Artificial injection of investments into those towns that are declining does not make for
economic efficiency. Government policies should not aim at stemming the demographic
changes but in helping the major and minor settlement centres become small prosperous
places. They are still needed by the rural population even if the rural areas can only
sustain a limited trading population. Entrepreneurs from these towns should provide the
3-29
National Physical Plan-2
-2
linkage between the urbanised economy of the cities and the rural areas. They should be
supported in their agricultural, service and other enterprises. Educational and training
programmes to help prepare the younger population to migrate and integrate into the
urban economy must be encouraged.
vii. Rural Growth Centres
Rural Growth Centres (RGC) and rural settlements are areas whose settlements have
with a population of less than 10,000 people. RGCs are key central villages that could
conveniently serve a rural hinterland made up of several rural settlements. They are
provided with basic social facilities and local services to serve the surrounding
settlements. These settlements include traditional villages, new villages outside urban
areas, fishing villages, agricultural estates settlements, Orang Asli settlements, FELDA
and FELCRA settlements. At present, rural settlements are nested with the category of
land identified as ‘agriculture’.
The main source of income for these settlements is farming, mainly the cultivation of oil
palm, rubber, paddy and fruits orchards. Vegetable farming are carried out at specific
locations such as Cameron Highlands, Lojing, Johor Bharu, Muar, Batu Pahat, Tumpat
and Sepang; while other crops such as field crops, spices and herbs are grown in small
areas. To supplement their income, they also rear livestock and aquaculture production.

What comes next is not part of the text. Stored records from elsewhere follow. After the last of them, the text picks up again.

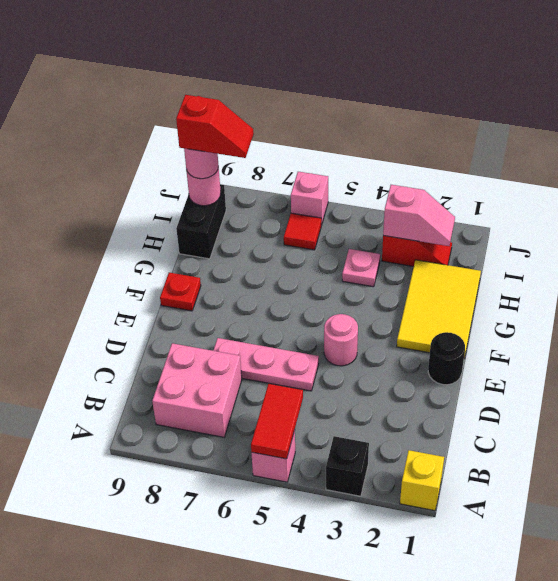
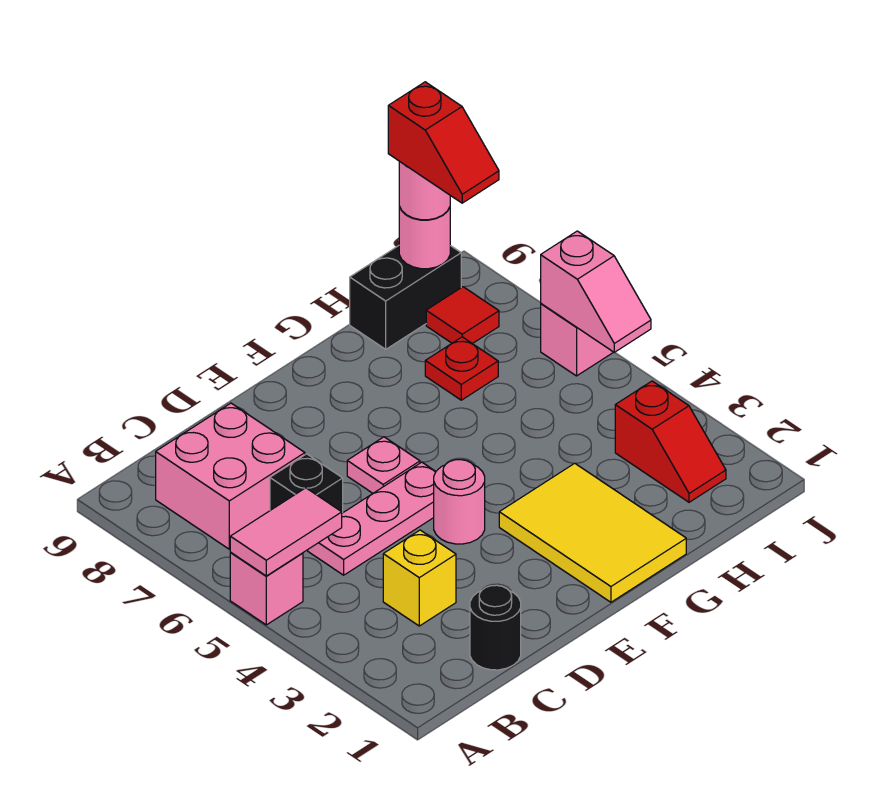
yellow brick A1 level 1 -> yellow brick C3 level 1
black brick A3 level 1 -> black brick C6 level 1
red tile A5:B5 level 2 -> pink tile A5:B5 level 2
pink plate D5:D7 level 1 -> pink plate C5:E5 level 1
black round brick E1 level 1 -> black round brick C1 level 1
yellow tile F1:H2 level 1 -> yellow tile F1:G3 level 1
red plate F9 level 1 -> red plate H7 level 1
pink plate H4 level 1 -> pink plate E6 level 1
pink slope I2:I3 level 2 top 3 -> pink slope J5:J6 level 2 top 6
red tile I6 level 1 -> red tile I8 level 1

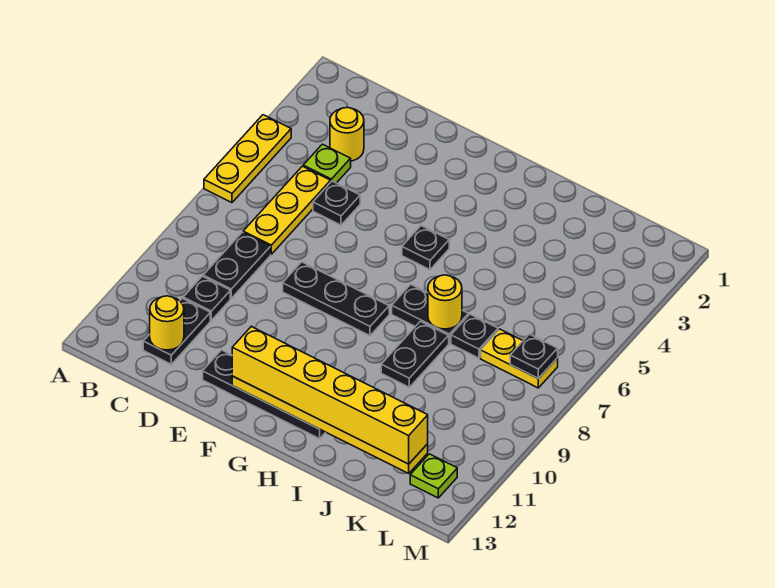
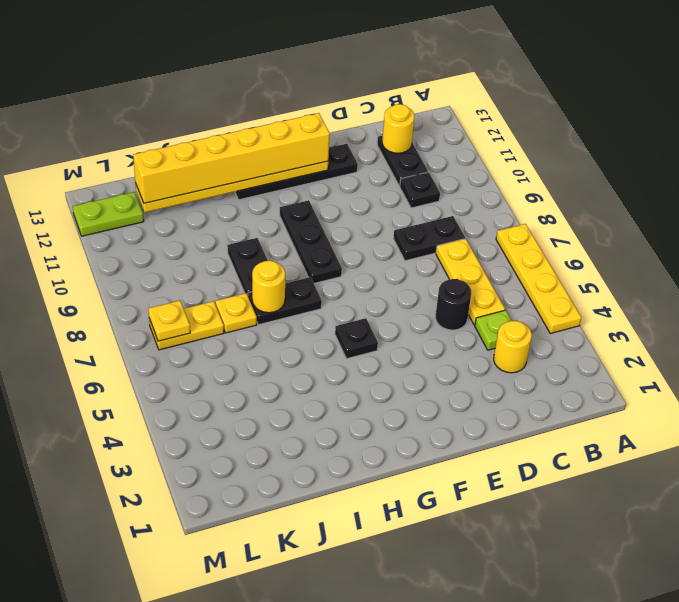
yellow plate A4:A6 level 1 -> yellow plate A4:A7 level 1
black plate C8:C9 level 1 -> black plate C8:D8 level 1
black plate D5 level 1 -> black round brick D5 level 1
black plate E8:G8 level 1 -> black plate G8:G10 level 1
black plate J7 level 1 -> yellow plate J7 level 1
black plate L7 level 2 -> yellow plate L7 level 2
lime plate L12 level 1 -> lime plate L12:M12 level 1

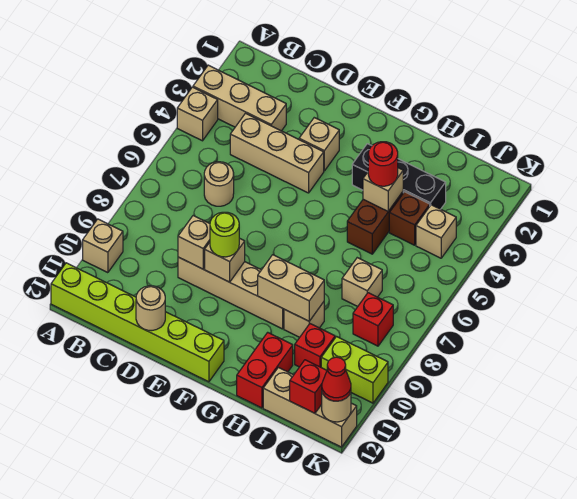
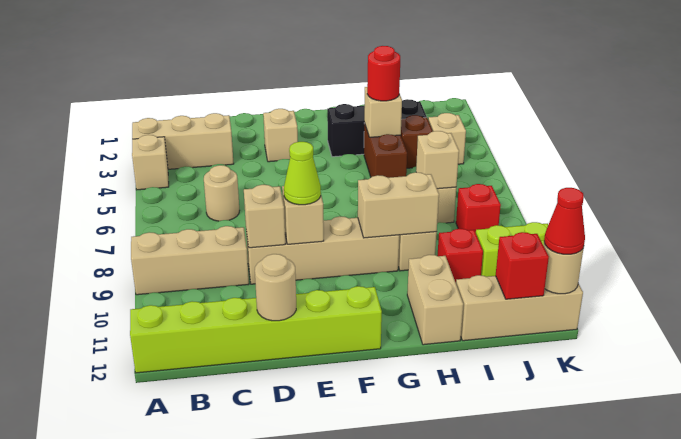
tan brick A10 level 1 -> tan brick I7 level 2
tan brick C4:E4 level 1 -> tan brick A9:C9 level 1
lime round brick E9 level 3 -> lime cone E9 level 3
red brick H11:H12 level 1 -> tan brick H11:H12 level 1

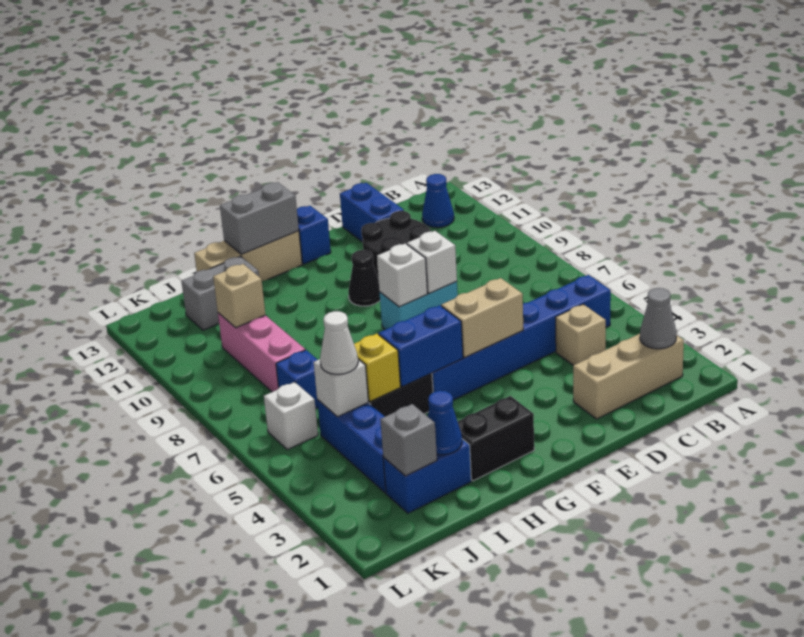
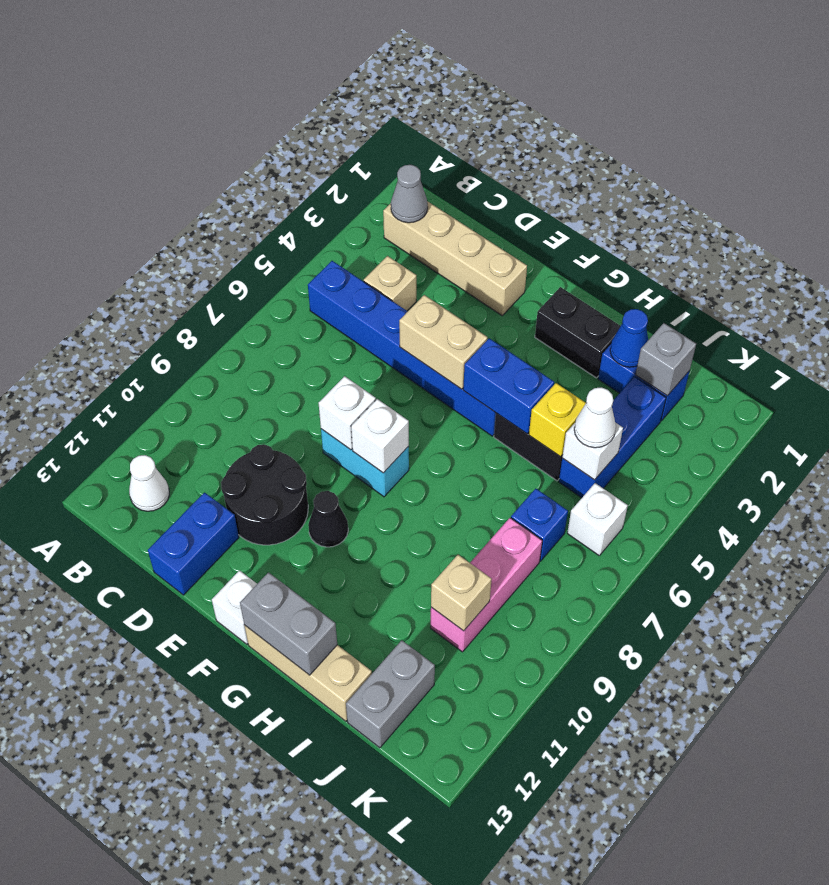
tan brick B2:D2 level 1 -> tan brick B2:E2 level 1
blue cone B12 level 1 -> white cone B12 level 1
blue brick F13 level 1 -> white brick F13 level 1
grey brick I12:J12 level 1 -> grey brick J12:J13 level 1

For the fishermen, most are involved in coastal fishing.
In the process of urbanisation and rural out-migration, many of the rural settlements are
likely to become depopulated and are no longer economically viable. It may become
necessary to consolidate the rural population at the RGCs, which will also make it
possible for the services provided to be improved and enhanced. Rural services
especially education and health should be re-examined to match them with the emergent
new structure of the rural population.
The biggest issue or challenge in the rural settlements is relatively low income of the rural
population which is mainly dependent on farm income. The main reason for this is that
the size of agricultural land owned or worked by each farmer is too small to enable them
to earn a decent income. Even the FELDA farmers who are considered to be the best
example of farmers with good income only has 3.2 hectares of land per family, while
RISDA reported that the average holdings for small holders is 2.3 hectares Many farmers
in the traditional villages only work on farms with less than 2 hectares of land.